Deploying Pretrained Custom Keras Model Using Amazon Sagemaker

This guide may differ on different on the newest versions of sagemaker sdk and tensorflow at the time of writing the latest tensorflow version is 2.5 since only tensorflow 2.1.0 had solid support and compatability in deployments tensorflow 2.1.0 will be used in here.


You can find the jupyter notebook related to this in here which explains step by steps to follow

Getting Things Ready - Things to note

Versions in use

  • Tensorflow 2.1.0
  • Sagemaker SDK 2.52.1

Training the custom Model

Here in the notebook, we’ll use inbuilt functions in keras to simplify and easily carry out training.

So, I will make a small classifier to identify cats and dogs.

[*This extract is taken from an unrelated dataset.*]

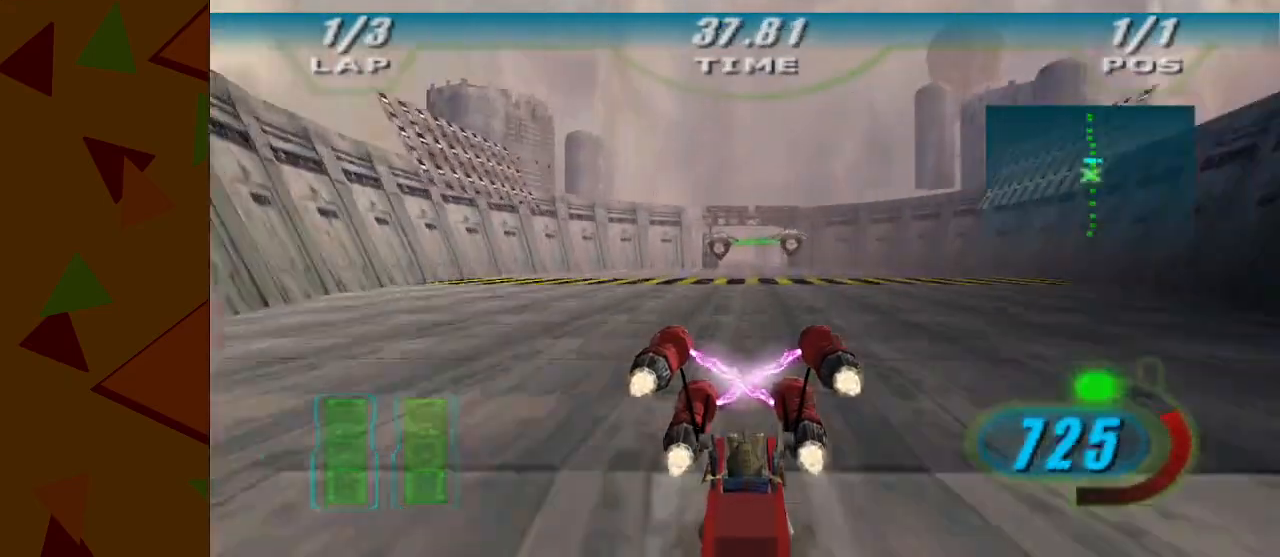
{"buttons": ["A"], "left_stick": "center", "events": [[400, "Y", "down"], [467, "Y", "up"]]}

Usually, the 1st thing I’ll check is what data i have and in what format they are in, so as the 1st step in here. I’ll be collecting data of different cats and dogs and will be adding them into two folders cat and dog separately.

+-- notebook.ipynb
+-- data/
|   +-- train/
|       +-- cat/
|       +-- dog/

Then we’ll be loading these images using keras ImageDataGenerator. Here we can split data into training and validation sets using validation_split option in ImageDataGenerator of keras. I’ll be separating training and validation images as 80% and 20% respectively. (validation_split=0.2)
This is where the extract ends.